Thank you in advance. Sorry to ask so many questions, but finding this board is such a relief!


----------



## Klingon Princess (May 10, 2007)

DEar Jandee... if you are having both sperm and egg donation, why not consider embryo 'adoption' which is more or less the same thing anyway. Come and have a chat with us on the embryo adoption thread for Reprofit... the gfirls there are very knowedgeable... but basically the clinic guarantee you two grade one blastocysts (five dayold embies) and the cost is in the region of 1000 euros.


----------



## winky77 (Nov 27, 2007)

Hi Jandee....another quick response !  Just happened to see your post pop up! 

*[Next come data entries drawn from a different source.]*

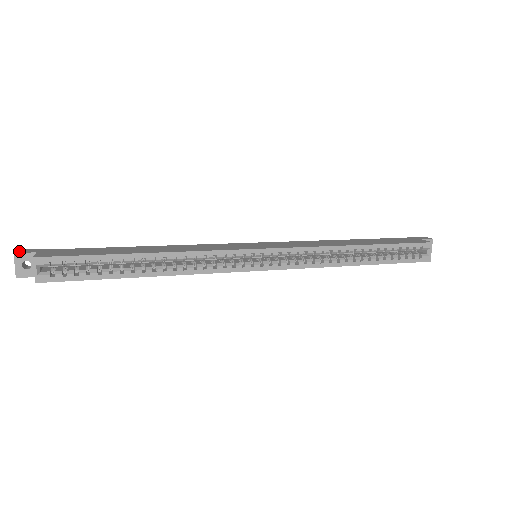
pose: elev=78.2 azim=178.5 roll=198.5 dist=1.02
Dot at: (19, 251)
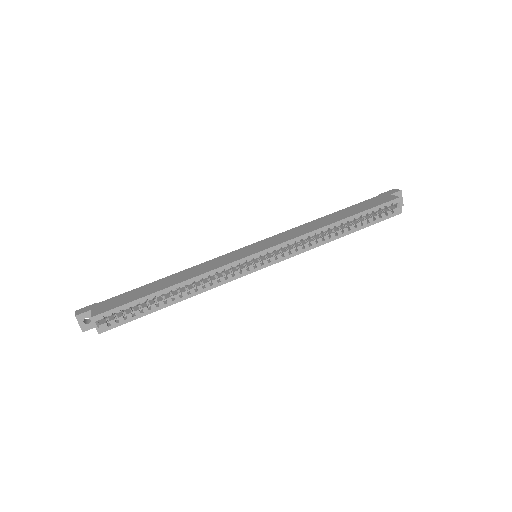
Dot at: (78, 312)
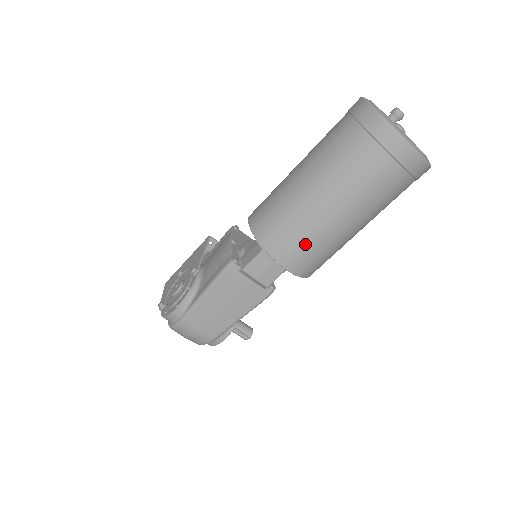
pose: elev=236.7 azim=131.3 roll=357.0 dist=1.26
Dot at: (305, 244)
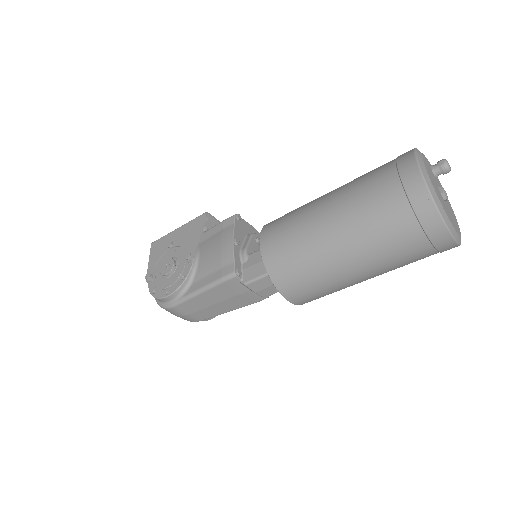
Dot at: (316, 289)
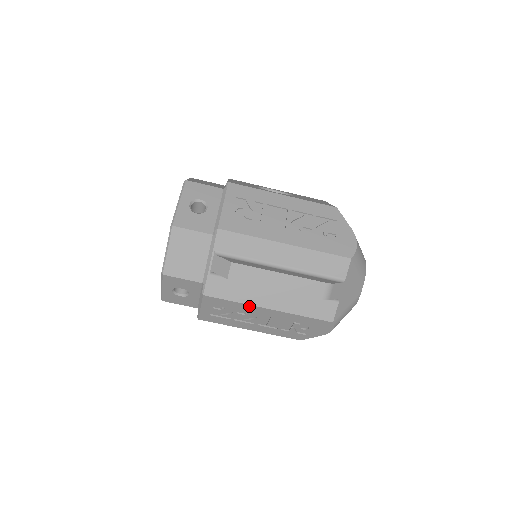
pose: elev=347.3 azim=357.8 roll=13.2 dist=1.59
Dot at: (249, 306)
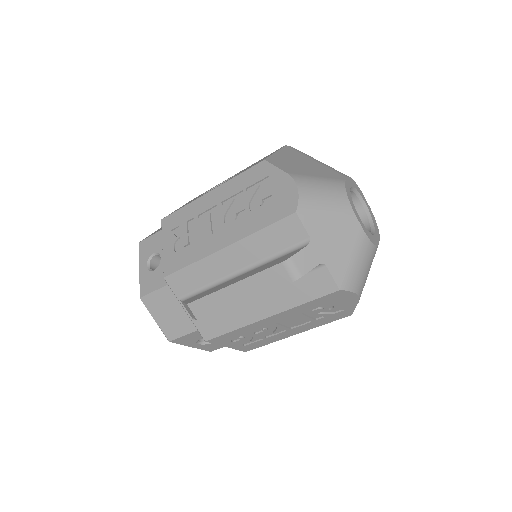
Dot at: (250, 326)
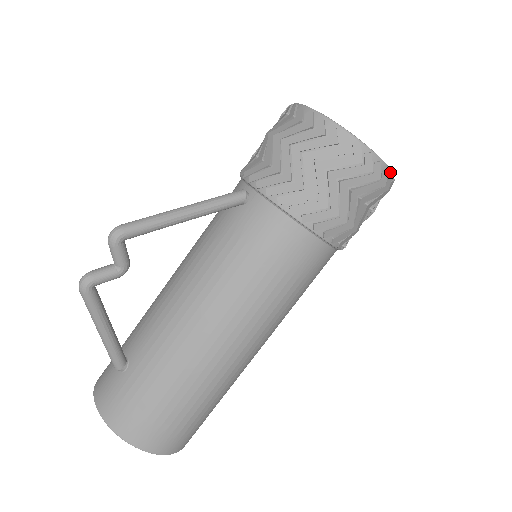
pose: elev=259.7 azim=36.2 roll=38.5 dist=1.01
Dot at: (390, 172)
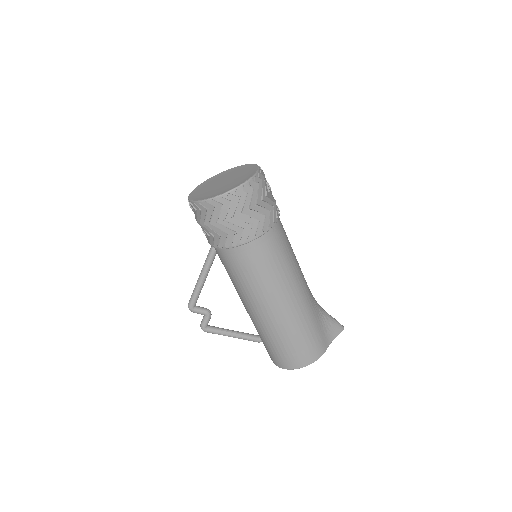
Dot at: (233, 190)
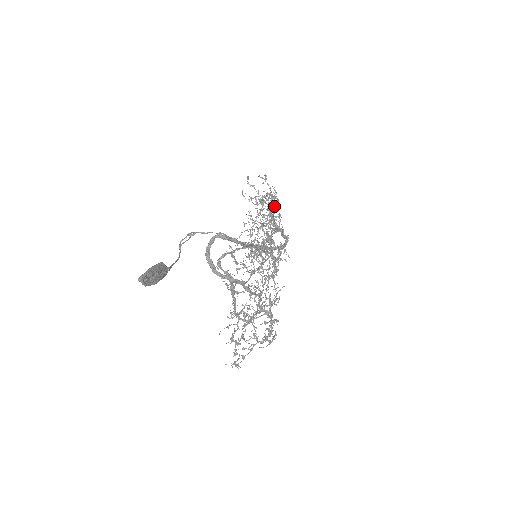
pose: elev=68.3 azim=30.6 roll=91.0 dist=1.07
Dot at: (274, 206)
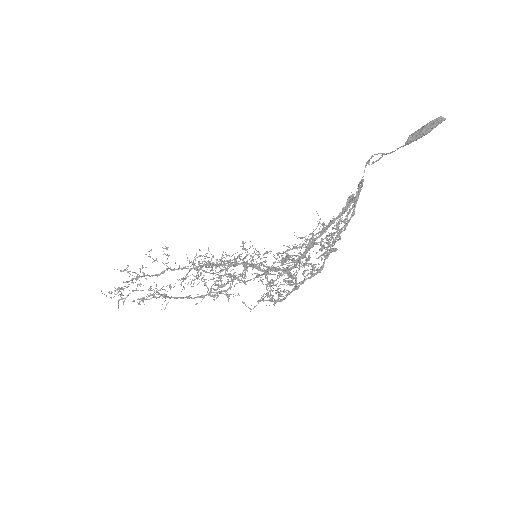
Dot at: occluded
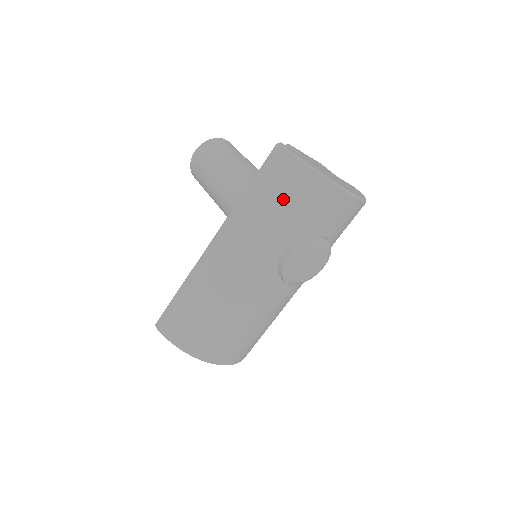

I am one of the Reprofit girls but still pursuing IVF with my own eggs at the moment cos luckily my results are still good.  The main reason why quite a few of us have imported sperm to Reprofit (and mostly from the European Sperm Bank in Denmark) is to get over the anonymity bit.  Sperm from Czech is anonymous so wouldn't know much information....or give the child the chance to trace heritage in the future.  It's obviously a very personal decision but it bothered me enough to import...which is a higher cost than using theirs.  That said you may see on the Single abroadies thread that we had a bit of concern about getting Reprofit to confirm a birth back to Denmark so that it was officially recorded for the future....not sure we have bottomed that one out yet! 

On donor eggs, I think the waiting list is getting longer cos of the increasing popularity of the clinic....up to about a year now.  Another option that some people have gone for is donor embryos which seems to be a shorter wait.  Don't know too much about this but someone will be along soon to explain I am sure! 

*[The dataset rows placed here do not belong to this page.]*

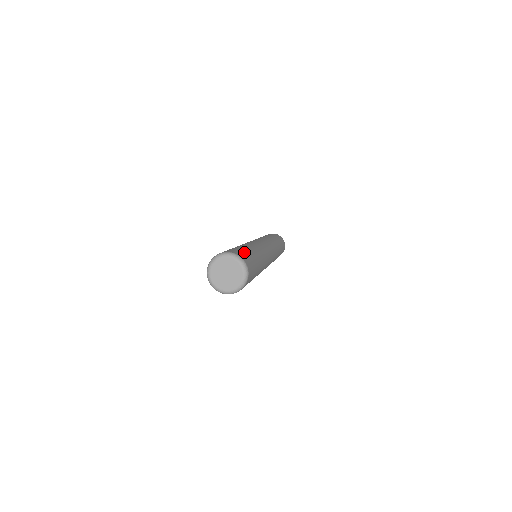
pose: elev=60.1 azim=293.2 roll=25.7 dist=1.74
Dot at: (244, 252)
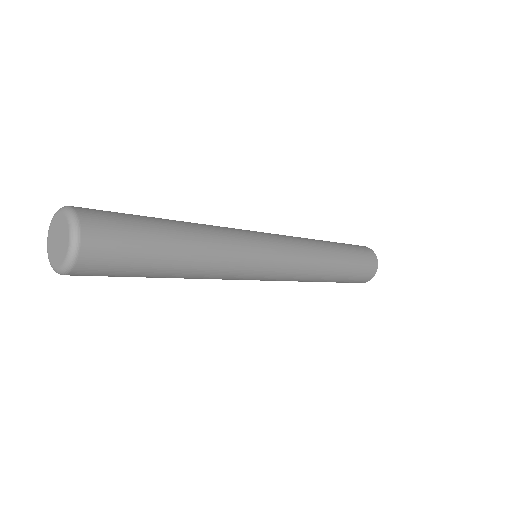
Dot at: (116, 212)
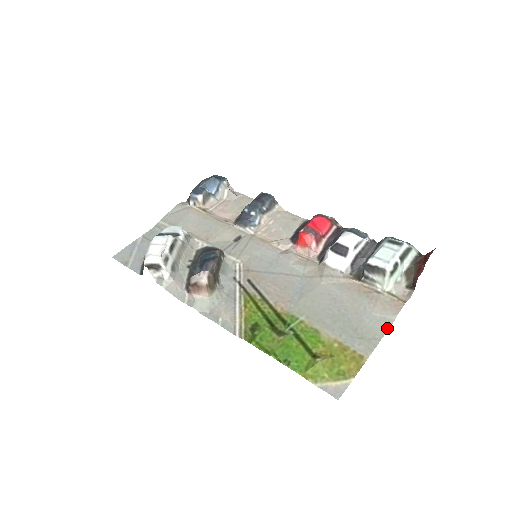
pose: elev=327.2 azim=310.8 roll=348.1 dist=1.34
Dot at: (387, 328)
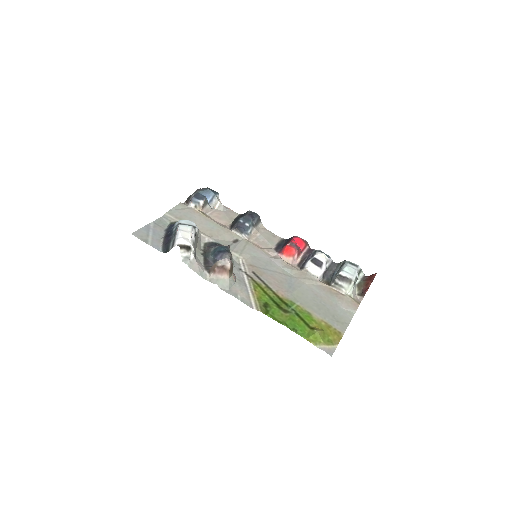
Dot at: (351, 318)
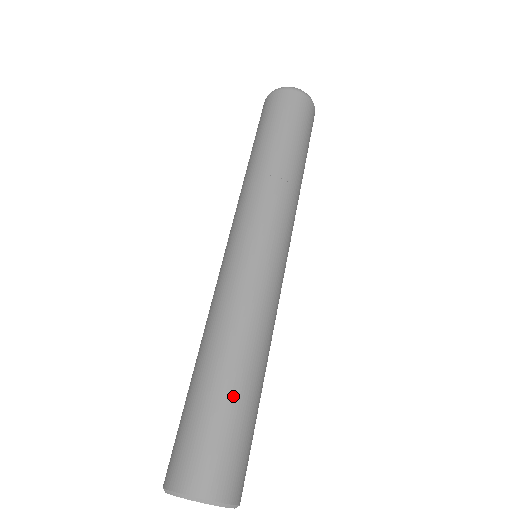
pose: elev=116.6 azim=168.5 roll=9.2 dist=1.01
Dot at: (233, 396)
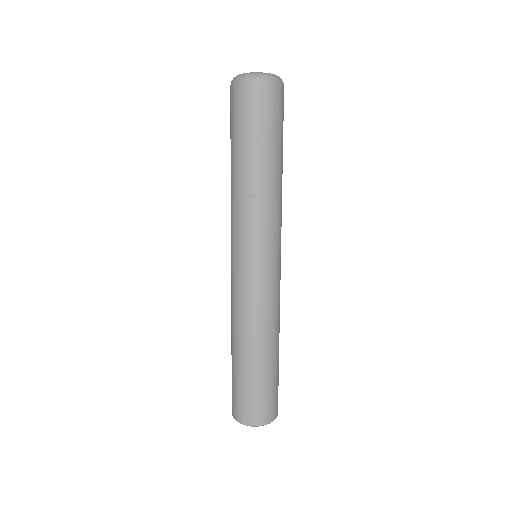
Dot at: (270, 370)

On frozen sperm.....any sperm through a clinic is frozen because it has to be quarantined for 6 months and retested before being used ....so getting sperm imported from a spermbank is just the same as that.  You can only get the fresh stuff if you are doing stuff the conventional way!  (or home insemination with a known donor).  Even if you have someone to donate sperm for you to use at a clinic, they won't work with it unless it's gone through the 6 month period......unless they are your partner/hubbie.   
Not sure what the difference might be on success rates but donor sperm is checked for quality anyway so you know you are getting decent stuff....if you know what I mean!! 

Welcome to the threads.....and wish you well with your journey.....ask away with your questions as there's a fantastic amount of knowledge on here!! 

lol

..Winky  

ps....see someone came along on the Embryo donation bit already!!


----------



## ♥JJ1♥ (Feb 11, 2006)

Jandee - welcome to the thread, I am not at Reprofit I am using DE in Spain and do not need sperm as I have a dear friend being my known donor and we use fresh sperm, but there are plenty of girls at Reprofit, so I am sure that they will be along soon.

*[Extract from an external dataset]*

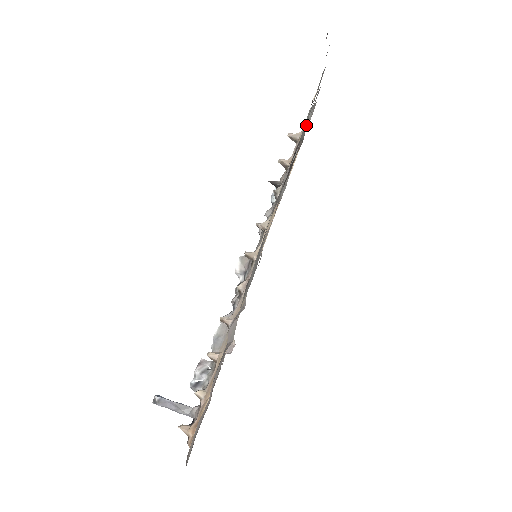
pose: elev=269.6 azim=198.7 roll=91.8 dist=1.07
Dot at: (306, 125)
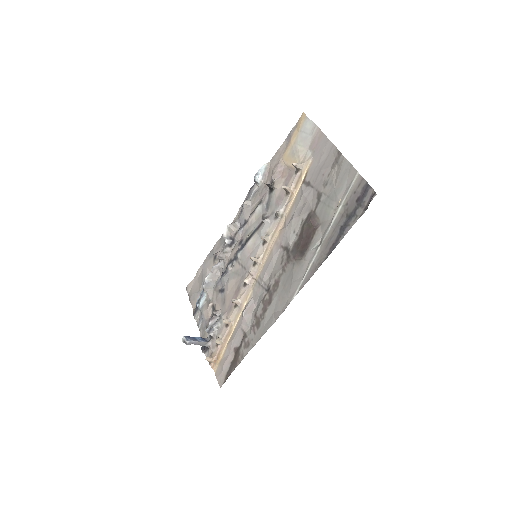
Dot at: (327, 217)
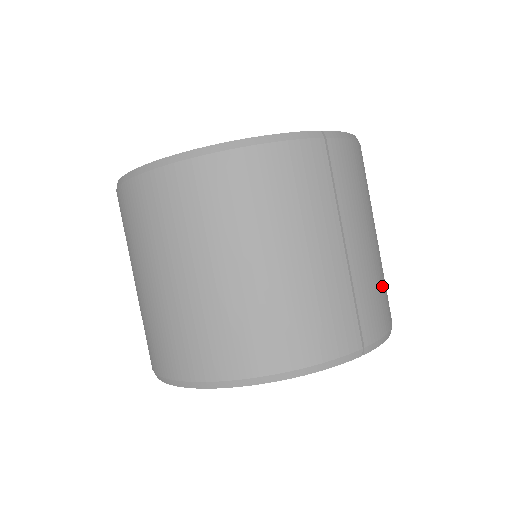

I think the reason why some of the girls are importing sperm from Denmark to Reprofit is the fact that it is ID release when the child is 18, whereas it is not in Czech.
L x


----------



## Betty-Boo (Oct 14, 2007)

Jandee welcome to the madness - my best advise for you would be, if you can,to have a consult at reprofit - you may be able to have a go at the minimum stim program - it's approx 800 euros plus drugs - clomid and low level gonal f.  My amh is non existant and repro were more than happy for me to have a go.  Roo's just done it and has her little embie onboard as from today - just a thought.....  

I'm sure if you emailed repro and asked them they would be more than willing to help you.
Mini x x x


----------



## suitcase of dreams (Oct 7, 2007)

Hi jandee and welcome,

You've had lots of good hints and tips already.

Like Winky, I'm own egg at the moment, but not sure for how much longer (have had 2 fresh cycles in UK, 1 FET also UK and 1 fresh cycle Reprofit - currently on 2WW)...so this is an issue I am also thinking about

My reason for importing sperm (from European Sperm Bank in Denmark) was to give the child either the option to find the donor when they turn 18 (if we can work around the fact that the clinic needs to inform ESB of the child's birth and they are currently saying they will not do this - I think because sperm donation is anon in Czech so this would be breaking the local laws) and if not, then at least to have more information about the donor to give the child. At Reprofit, all you get is very basic physical characteristics, not much more than height, hair and eye colour. 
Now of course this is a very personal decision, some girls are quite happy to go with the Reprofit sperm with minimal info, others like myself want more info/possibility for child to know donor in the future. You need to work out what feels right for you. Cost difference is quite noticeable - about €450 including shipping for one cycle with imported sperm, vs €100 for Reprofit sperm (not that it should be purely a cost based decision but just so you know  )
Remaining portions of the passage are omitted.